The Dutch could quickly cycle from their houses to bus, tram, or metro stops (or train stations) and then take the train, tram, metro, or bus from there. Most things needed by everyday folks remained nearby, making it accessible by bicycle, and gradually, the country slid into its role as one of Europe’s most cycling nations.
More bicycle lanes
While the Dutch had done a lot over the years to show how much they loved their bicycles, one important ingredient of a cycling country that was still missing was an extensive network of bicycle lanes. In September 1885, the first bicycle lane in the Netherlands was opened on the Maliebaan in Utrecht.
The second bicycle lane would not be built until 1896. However gradually, more and more bicycle lanes came to be built even though the main reason they were constructed was to free the highways of the “annoying” cyclist.
In 1965, just under 7,000 kilometers of bicycle lanes had been constructed in the Netherlands, mostly on private initiative. In the 1970s, a number of bicycle-safe intersections and traffic lights had already been built in Leiden, The Hague, and Tilburg. Due to the increasing popularity of the bicycle in the 1980s, the government started to realise that more bicycle lanes needed to be built.
From 1978 to 1988, the Dutch bicycle network grew by 73% — from 9,300 kilometers to 16,100 kilometers — compared to an 11% growth of the motorway network. And since then, the bicycle lane network in the Netherlands has doubled, with about 32,000 kilometers of bicycle lanes today.
Emergence of the car-free city
While the 1960s saw plans to make way for highways, such as in the case of the Singelgracht in Amsterdam, the 1990s saw Dutch city centers increasingly being designed for bicycle and pedestrian traffic.
Fortunately, this development has continued to this day. With low-traffic and car-free zones, more and more cars are being banned from (large) city centers in order to improve air quality and make cities more environmentally friendly and attractive.
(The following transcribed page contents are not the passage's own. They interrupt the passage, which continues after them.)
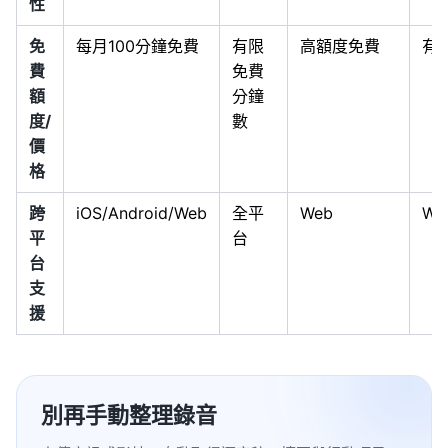
性
免
每月100分鐘免費
有限
高額度免費
有
費
免費
額
分鐘
度/
數
價
格
跨
iOS/Android/Web
全平
Web
We
平
台
台
支
援
別再手動整理錄音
Furthermore, locals prefer seeing the medieval alleys around their old churches and canal buildings completely car-free. At the same time, the popularity of the e-bike, which makes cycling attractive for seniors, has significantly increased. E-bikes can also travel long distances, and most people who have them see no reason to own cars.
In a battle between cars and bicycles, bicycles will always win in the Netherlands. According to a 2018 study, bicycles in the Netherlands cover 13.3 billion kilometers annually. There are people who believe that maybe, one of the reasons why the Netherlands never succeeded in having established car brands like the French, Germans, and Swedish is because they’ve come to love their two-wheelers so much.
Today, the Netherlands has tons of different types of bicycles. There’s the cargo bike, recumbent bike, children’s bike, foldable bike… Children use them as a means of transportation to school, parents use them to take their kids to football and hockey practice, and others use them for various kinds of errands. Some (old) people even cycle all around the country (or Europe) during the summer vacation. To the Dutch, cycling isn’t just a necessity, it is also a leisure time activity.
As the Netherlands aims to be climate-neutral by 2050 — achieving an economy with net-zero greenhouse gas emissions — the government will need the populace to cycle much more than ever before.
The bicycle has cemented its place in the Dutch transport culture and I’m afraid it’s not possible to be Dutch without being a badass on a bicycle. Who would have thought that something that once started as a leisure time activity for the rich would go on to become a mode of transportation that is both cheap and environmentally friendly?